Yesterday, while the First Mate and I relaxed in her hospital room, we watched a portion of a show on The Carpenters, the teenage sibling duo that turned into an entertainment phenomenon. The show took a look back at the extraordinary career of Richard and Karen Carpenter, two young artists that could easily have been mistaken for the kids next door — and growing up about a decade behind the two, not far from their Downey, CA home, that connection was easy to make.
The Carpenters first broke onto the music scene in 1969 at the apex of the counterculture and seemed to represent everything that the radicals resented: sweet melodies, understated arrangements, and an almost relentless optimism in the face of widespread cynicism and hatred. While their music was wildly popular almost from the outset of their careers (although Richard Carpenter emphatically states that they were decidedly not an “overnight success”), The Carpenters always struggled with a bubble-gum image, with some considering them sellouts to the Establishment. Their music was sweet and light, ballads with an occasional country-music influence, such as with “Top Of The World”. Of their entire catalog, their most enduring song is “Close to You”, a timeless classic.
I was and am a big fan of the entire Carpenters catalog. However, my favorite Carpenters song is one that is paradoxically cynical and bitter in a manner that belies its initial arrangement and the sweetness of Karen Carpenter’s voice: “Goodbye to Love,” written by Richard Carpenter after an inspiration from a Bing Crosby movie. Its lyrics are still jarringly haunting when paired with Karen’s voice:

I’ll say goodbye to love

No one ever cared if I should live or die

Time and time again

the chance for love has passed me by

and all I know of love

is how to live without it

Most strikingly, Richard Carpenter hired a prominent session guitarist specifically to create a power riff in the middle of the song, using an overdriven amplifier to create a hard-rock sound that was as equally out of character for the duo as the bitter and defeatist lyrics. Even as the first solo fades out — the song finishes with a second one — Richard changes key briefly to inject a moment of hope (“There may come a time when I will see that I’ve been wrong”) but slides back to the despair in a minor key again, completing the most contradictory and pessimistic song of The Carpenters’ repertoire.
Richard later recounted the letters they received, angry at him for “selling out”, but the guitarist (whose name I can’t recall now) described this as the precursor to the power ballads that would come later, such as “More Than A Feeling” by Boston.
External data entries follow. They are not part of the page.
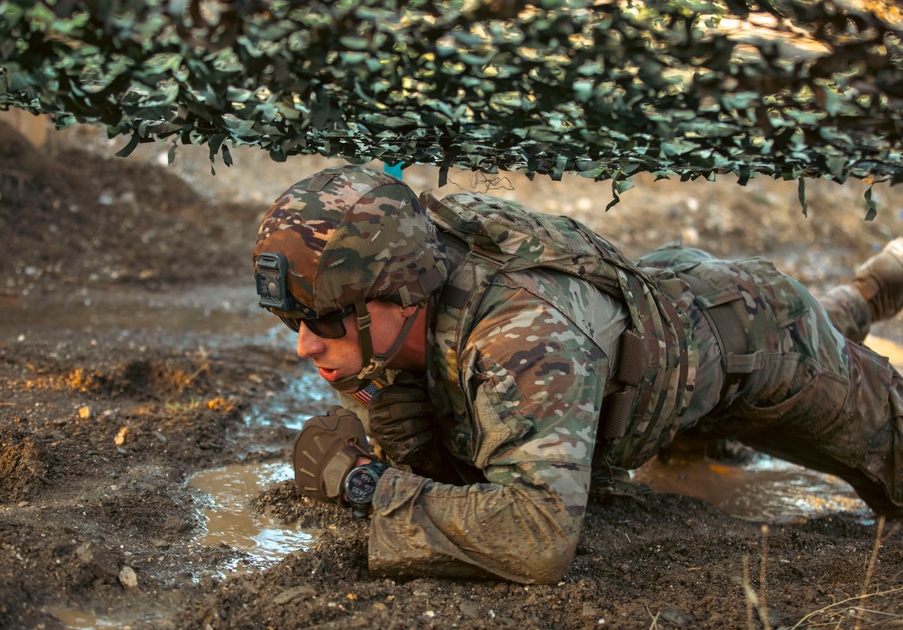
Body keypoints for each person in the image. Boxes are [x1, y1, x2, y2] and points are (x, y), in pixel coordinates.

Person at [252, 165, 903, 584]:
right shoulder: (402, 272)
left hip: (757, 347)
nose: (305, 344)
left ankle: (874, 288)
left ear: (399, 290)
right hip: (652, 352)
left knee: (834, 373)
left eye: (324, 320)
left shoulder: (520, 338)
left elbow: (539, 536)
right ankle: (874, 289)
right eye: (291, 320)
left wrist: (367, 485)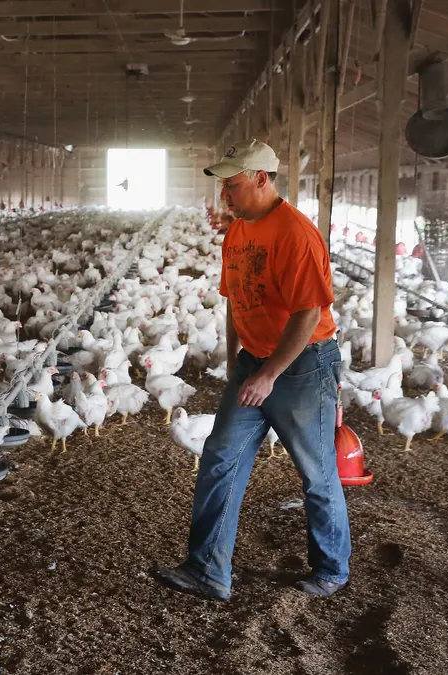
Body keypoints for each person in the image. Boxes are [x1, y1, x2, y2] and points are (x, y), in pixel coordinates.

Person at [153, 140, 351, 600]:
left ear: (262, 179)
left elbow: (307, 312)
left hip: (302, 366)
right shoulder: (239, 231)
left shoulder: (296, 233)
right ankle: (207, 570)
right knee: (220, 457)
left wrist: (269, 374)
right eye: (224, 185)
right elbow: (234, 301)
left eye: (234, 185)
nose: (226, 195)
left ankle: (331, 569)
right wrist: (235, 359)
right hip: (253, 361)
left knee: (316, 471)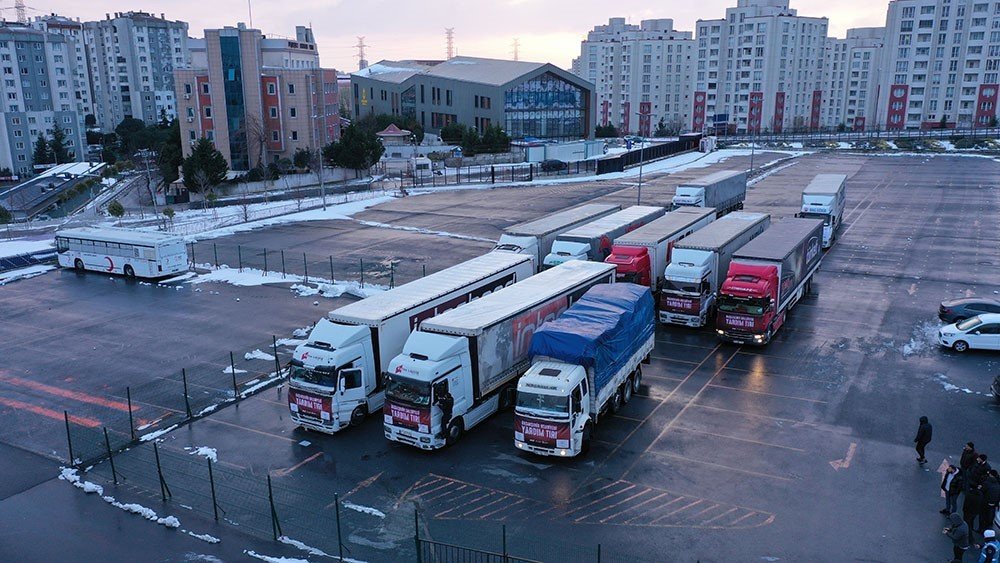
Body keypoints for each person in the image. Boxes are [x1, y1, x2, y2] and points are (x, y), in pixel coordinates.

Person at [981, 470, 1000, 535]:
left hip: (986, 502)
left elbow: (982, 491)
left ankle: (982, 529)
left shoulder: (987, 483)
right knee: (990, 516)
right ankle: (989, 527)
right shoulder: (998, 484)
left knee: (983, 516)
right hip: (994, 504)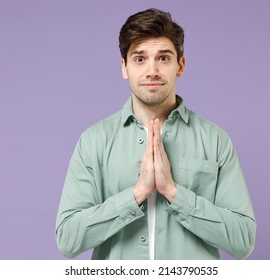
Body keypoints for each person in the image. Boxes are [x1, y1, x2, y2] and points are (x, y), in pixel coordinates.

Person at [55, 8, 256, 260]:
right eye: (140, 59)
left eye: (163, 58)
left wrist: (173, 192)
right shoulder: (93, 142)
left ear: (180, 65)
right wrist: (136, 194)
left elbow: (243, 240)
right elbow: (67, 239)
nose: (152, 70)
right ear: (124, 67)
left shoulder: (216, 141)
He credits Richard as an innovator, and it’s hard to disagree. It’s also hard to dispute that The Carpenters were too easily dismissed and deserve a lot more respect than they are given for their contributions. Their image as the All-American Kids of pop music gets in the way of an honest evaluation of their catalog. Unfortunately, it probably also got in the way of Karen Carpenter’s life, leading to her tragic death from the complications of anorexia nervosa.
Hugh Hewitt interviewed another songwriting innovator on Friday, Alan Bergman, whose career spans six decades and has written classics such as “Windmills of My Mind” along with his wife Marilyn. Bergman expressed hope that people will return to the standards, as recording artists like Tony Bennett experience a renaissance. Perhaps it won’t be too much to ask that people reassess the contribution of Richard and Karen Carpenter as well.